_TASK ITEM A_
Please retype the entries from their start through the line containing "此外，该药是一种医保甲类药品", leaving out the pictures.

_EXCERPT PROVIDED_
════════════════════

How to grep a string in until loop in bash?

12,317

Solution 1

$ grep -w '^[1-9][0-9]*[km]$' <<< 45k
45k
$ grep -w '^[1-9][0-9]*[km]$' <<< 001023m
$ grep -w '^[1-9][0-9]*[km]$' <<< 1023m
1023m

Don't forget the <<< in your expression, you're not grep'ing a file, but a string. To be more POSIX-compliant, you can also use:

echo 1023m | grep -w '^[1-9][0-9]*[km]$'

But it is kinda ugly.

Edit:

Longer example:

initmessage="Choose the size of divided parts:\n(0 = no division, *m = *mb, *k = *kb)"
errmessage="Wrong input. Please re-read carefully the following:\n\n$initmessage"

message="$initmessage"

while true ; do
    part=$(zenity --entry \
         --title="Zip the file" \
         --text "$message")
    if grep -qw '^[1-9][0-9]*[km]$' <<< "$part" ; then
         zenity --info --text 'Thank you !'
         break
    else
        message="$errmessage"
    fi
done

Also, this is not directly related to the question, but you may want to have a look at Yad, which does basically the same things Zenity does, but has more options. I used it a lot when I had to write Bash scripts, and found it much more useful than Zenity.

Solution 2

You don't want the back-quotes in the until line. You might write:

until grep -E "$pattern" "$part"
do
    ...body of loop...
done

Or you might add arguments to grep to suppress the output (or send the output to /dev/null). As written, the script tries to execute the output of the grep command and use the success/failure status of that (not the grep per se) as an indication of whether to continue the loop or not.

════════════════════

_INFORMATION SHOWN_
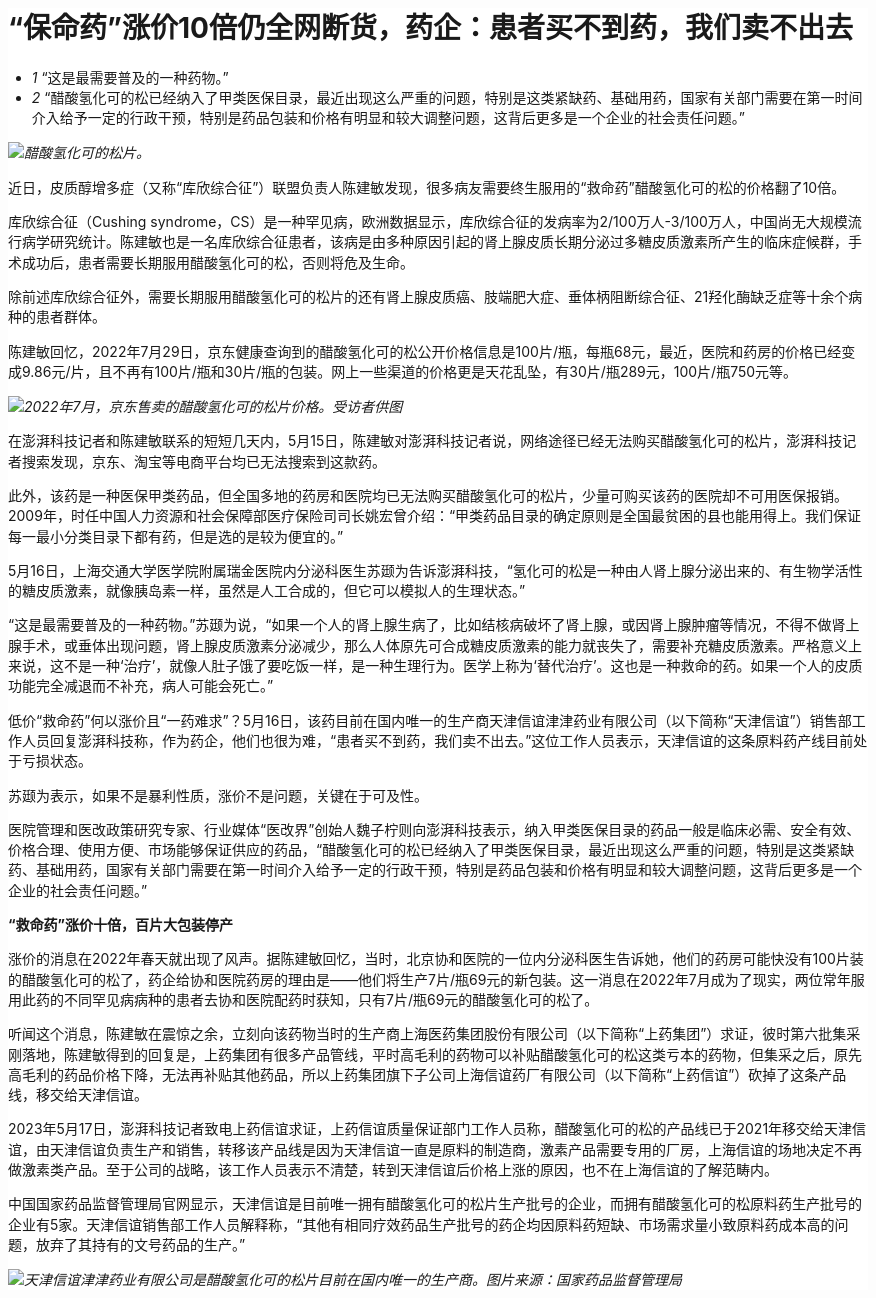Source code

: # “保命药”涨价10倍仍全网断货，药企：患者买不到药，我们卖不出去

  * _1_ “这是最需要普及的一种药物。”
  * _2_ “醋酸氢化可的松已经纳入了甲类医保目录，最近出现这么严重的问题，特别是这类紧缺药、基础用药，国家有关部门需要在第一时间介入给予一定的行政干预，特别是药品包装和价格有明显和较大调整问题，这背后更多是一个企业的社会责任问题。”

![](https://inews.gtimg.com/om_bt/OEv4eASwOYV1J1fHd-EW58muAc4savcE-2YtlWoCmALV8AA/1000)_醋酸氢化可的松片。_

近日，皮质醇增多症（又称“库欣综合征”）联盟负责人陈建敏发现，很多病友需要终生服用的“救命药”醋酸氢化可的松的价格翻了10倍。

库欣综合征（Cushing
syndrome，CS）是一种罕见病，欧洲数据显示，库欣综合征的发病率为2/100万人-3/100万人，中国尚无大规模流行病学研究统计。陈建敏也是一名库欣综合征患者，该病是由多种原因引起的肾上腺皮质长期分泌过多糖皮质激素所产生的临床症候群，手术成功后，患者需要长期服用醋酸氢化可的松，否则将危及生命。

除前述库欣综合征外，需要长期服用醋酸氢化可的松片的还有肾上腺皮质癌、肢端肥大症、垂体柄阻断综合征、21羟化酶缺乏症等十余个病种的患者群体。

陈建敏回忆，2022年7月29日，京东健康查询到的醋酸氢化可的松公开价格信息是100片/瓶，每瓶68元，最近，医院和药房的价格已经变成9.86元/片，且不再有100片/瓶和30片/瓶的包装。网上一些渠道的价格更是天花乱坠，有30片/瓶289元，100片/瓶750元等。

![](https://inews.gtimg.com/om_bt/OpLuGemMI7ECWYGTx9ZMNehc9pztgVmmmgyXh-jG6xKS4AA/1000)_2022年7月，京东售卖的醋酸氢化可的松片价格。受访者供图_

在澎湃科技记者和陈建敏联系的短短几天内，5月15日，陈建敏对澎湃科技记者说，网络途径已经无法购买醋酸氢化可的松片，澎湃科技记者搜索发现，京东、淘宝等电商平台均已无法搜索到这款药。

此外，该药是一种医保甲类药品，但全国多地的药房和医院均已无法购买醋酸氢化可的松片，少量可购买该药的医院却不可用医保报销。2009年，时任中国人力资源和社会保障部医疗保险司司长姚宏曾介绍：“甲类药品目录的确定原则是全国最贫困的县也能用得上。我们保证每一最小分类目录下都有药，但是选的是较为便宜的。”

5月16日，上海交通大学医学院附属瑞金医院内分泌科医生苏颋为告诉澎湃科技，“氢化可的松是一种由人肾上腺分泌出来的、有生物学活性的糖皮质激素，就像胰岛素一样，虽然是人工合成的，但它可以模拟人的生理状态。”

“这是最需要普及的一种药物。”苏颋为说，“如果一个人的肾上腺生病了，比如结核病破坏了肾上腺，或因肾上腺肿瘤等情况，不得不做肾上腺手术，或垂体出现问题，肾上腺皮质激素分泌减少，那么人体原先可合成糖皮质激素的能力就丧失了，需要补充糖皮质激素。严格意义上来说，这不是一种‘治疗’，就像人肚子饿了要吃饭一样，是一种生理行为。医学上称为‘替代治疗’。这也是一种救命的药。如果一个人的皮质功能完全减退而不补充，病人可能会死亡。”

低价“救命药”何以涨价且“一药难求”？5月16日，该药目前在国内唯一的生产商天津信谊津津药业有限公司（以下简称“天津信谊”）销售部工作人员回复澎湃科技称，作为药企，他们也很为难，“患者买不到药，我们卖不出去。”这位工作人员表示，天津信谊的这条原料药产线目前处于亏损状态。

苏颋为表示，如果不是暴利性质，涨价不是问题，关键在于可及性。

医院管理和医改政策研究专家、行业媒体“医改界”创始人魏子柠则向澎湃科技表示，纳入甲类医保目录的药品一般是临床必需、安全有效、价格合理、使用方便、市场能够保证供应的药品，“醋酸氢化可的松已经纳入了甲类医保目录，最近出现这么严重的问题，特别是这类紧缺药、基础用药，国家有关部门需要在第一时间介入给予一定的行政干预，特别是药品包装和价格有明显和较大调整问题，这背后更多是一个企业的社会责任问题。”

**“救命药”涨价十倍，百片大包装停产**

涨价的消息在2022年春天就出现了风声。据陈建敏回忆，当时，北京协和医院的一位内分泌科医生告诉她，他们的药房可能快没有100片装的醋酸氢化可的松了，药企给协和医院药房的理由是——他们将生产7片/瓶69元的新包装。这一消息在2022年7月成为了现实，两位常年服用此药的不同罕见病病种的患者去协和医院配药时获知，只有7片/瓶69元的醋酸氢化可的松了。

听闻这个消息，陈建敏在震惊之余，立刻向该药物当时的生产商上海医药集团股份有限公司（以下简称“上药集团”）求证，彼时第六批集采刚落地，陈建敏得到的回复是，上药集团有很多产品管线，平时高毛利的药物可以补贴醋酸氢化可的松这类亏本的药物，但集采之后，原先高毛利的药品价格下降，无法再补贴其他药品，所以上药集团旗下子公司上海信谊药厂有限公司（以下简称“上药信谊”）砍掉了这条产品线，移交给天津信谊。

2023年5月17日，澎湃科技记者致电上药信谊求证，上药信谊质量保证部门工作人员称，醋酸氢化可的松的产品线已于2021年移交给天津信谊，由天津信谊负责生产和销售，转移该产品线是因为天津信谊一直是原料的制造商，激素产品需要专用的厂房，上海信谊的场地决定不再做激素类产品。至于公司的战略，该工作人员表示不清楚，转到天津信谊后价格上涨的原因，也不在上海信谊的了解范畴内。

中国国家药品监督管理局官网显示，天津信谊是目前唯一拥有醋酸氢化可的松片生产批号的企业，而拥有醋酸氢化可的松原料药生产批号的企业有5家。天津信谊销售部工作人员解释称，“其他有相同疗效药品生产批号的药企均因原料药短缺、市场需求量小致原料药成本高的问题，放弃了其持有的文号药品的生产。”

![](https://inews.gtimg.com/om_bt/OYX6SSqj6ji2w46EuiqkwXbNEBM2cXvdHvZ9wtDPpwrp4AA/1000)_天津信谊津津药业有限公司是醋酸氢化可的松片目前在国内唯一的生产商。图片来源：国家药品监督管理局_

════════════════════

_TASK ITEM B_
Answer from the bash grep text:
(i) What should be removed from the until line, according to Solution 2?
(ii) Which tool does Solution 1 suggest as an alternative to Zenity?
(iii) Which command does Solution 1 give as the more POSIX-compliant form?

_TASK RESULT A_
Source code

: # “保命药”涨价10倍仍全网断货，药企：患者买不到药，我们卖不出去

  * _1_ “这是最需要普及的一种药物。”
  * _2_ “醋酸氢化可的松已经纳入了甲类医保目录，最近出现这么严重的问题，特别是这类紧缺药、基础用药，国家有关部门需要在第一时间介入给予一定的行政干预，特别是药品包装和价格有明显和较大调整问题，这背后更多是一个企业的社会责任问题。”

![](https://inews.gtimg.com/om_bt/OEv4eASwOYV1J1fHd-EW58muAc4savcE-2YtlWoCmALV8AA/1000)_醋酸氢化可的松片。_

近日，皮质醇增多症（又称“库欣综合征”）联盟负责人陈建敏发现，很多病友需要终生服用的“救命药”醋酸氢化可的松的价格翻了10倍。

库欣综合征（Cushing
syndrome，CS）是一种罕见病，欧洲数据显示，库欣综合征的发病率为2/100万人-3/100万人，中国尚无大规模流行病学研究统计。陈建敏也是一名库欣综合征患者，该病是由多种原因引起的肾上腺皮质长期分泌过多糖皮质激素所产生的临床症候群，手术成功后，患者需要长期服用醋酸氢化可的松，否则将危及生命。

除前述库欣综合征外，需要长期服用醋酸氢化可的松片的还有肾上腺皮质癌、肢端肥大症、垂体柄阻断综合征、21羟化酶缺乏症等十余个病种的患者群体。

陈建敏回忆，2022年7月29日，京东健康查询到的醋酸氢化可的松公开价格信息是100片/瓶，每瓶68元，最近，医院和药房的价格已经变成9.86元/片，且不再有100片/瓶和30片/瓶的包装。网上一些渠道的价格更是天花乱坠，有30片/瓶289元，100片/瓶750元等。

![](https://inews.gtimg.com/om_bt/OpLuGemMI7ECWYGTx9ZMNehc9pztgVmmmgyXh-jG6xKS4AA/1000)_2022年7月，京东售卖的醋酸氢化可的松片价格。受访者供图_

在澎湃科技记者和陈建敏联系的短短几天内，5月15日，陈建敏对澎湃科技记者说，网络途径已经无法购买醋酸氢化可的松片，澎湃科技记者搜索发现，京东、淘宝等电商平台均已无法搜索到这款药。

此外，该药是一种医保甲类药品，但全国多地的药房和医院均已无法购买醋酸氢化可的松片，少量可购买该药的医院却不可用医保报销。2009年，时任中国人力资源和社会保障部医疗保险司司长姚宏曾介绍：“甲类药品目录的确定原则是全国最贫困的县也能用得上。我们保证每一最小分类目录下都有药，但是选的是较为便宜的。”

_TASK RESULT B_
(i) The back-quotes.
(ii) Yad.
(iii) echo 1023m | grep -w '^[1-9][0-9]*[km]$'